> _Your assignment_: Across the records below, how many lines contain the string "echo"? Give the number by itself.

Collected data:
------------------------------------------------------------------------

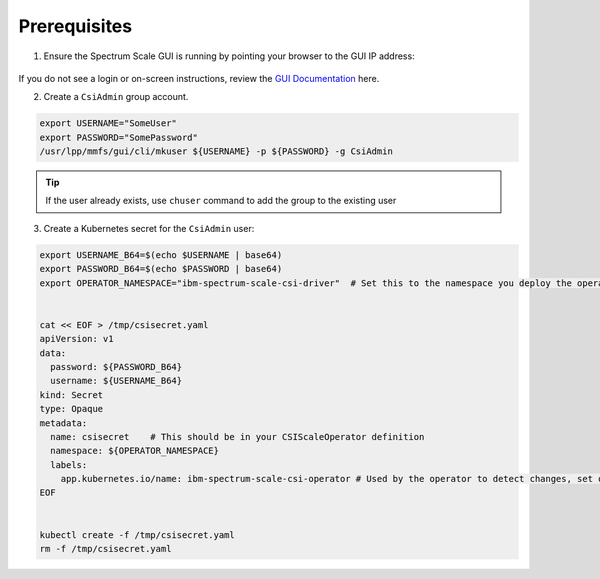 Prerequisites 
=============

1. Ensure the Spectrum Scale GUI is running by pointing your browser to the GUI IP address:

    .. image:: images/scale-gui-login.png
        :alt: Spectrum Scale GUI Login

If you do not see a login or on-screen instructions, review the `GUI Documentation <https://www.ibm.com/support/knowledgecenter/en/STXKQY_5.0.3/com.ibm.spectrum.scale.v5r03.doc/bl1ins_quickrefforgui.htm>`_ here.


2. Create a ``CsiAdmin`` group account.

.. code-block:: bash

   export USERNAME="SomeUser"
   export PASSWORD="SomePassword"
   /usr/lpp/mmfs/gui/cli/mkuser ${USERNAME} -p ${PASSWORD} -g CsiAdmin


.. tip:: If the user already exists, use ``chuser`` command to add the group to the existing user


3. Create a Kubernetes secret for the ``CsiAdmin`` user:

.. code-block:: bash

  export USERNAME_B64=$(echo $USERNAME | base64)
  export PASSWORD_B64=$(echo $PASSWORD | base64)
  export OPERATOR_NAMESPACE="ibm-spectrum-scale-csi-driver"  # Set this to the namespace you deploy the operator in.
  

  cat << EOF > /tmp/csisecret.yaml
  apiVersion: v1
  data:
    password: ${PASSWORD_B64}
    username: ${USERNAME_B64}
  kind: Secret
  type: Opaque
  metadata:
    name: csisecret    # This should be in your CSIScaleOperator definition
    namespace: ${OPERATOR_NAMESPACE} 
    labels:
      app.kubernetes.io/name: ibm-spectrum-scale-csi-operator # Used by the operator to detect changes, set on load of CR change if secret matches name in CR and namespace.
  EOF
  

  kubectl create -f /tmp/csisecret.yaml
  rm -f /tmp/csisecret.yaml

------------------------------------------------------------------------

> _Written reply_: 2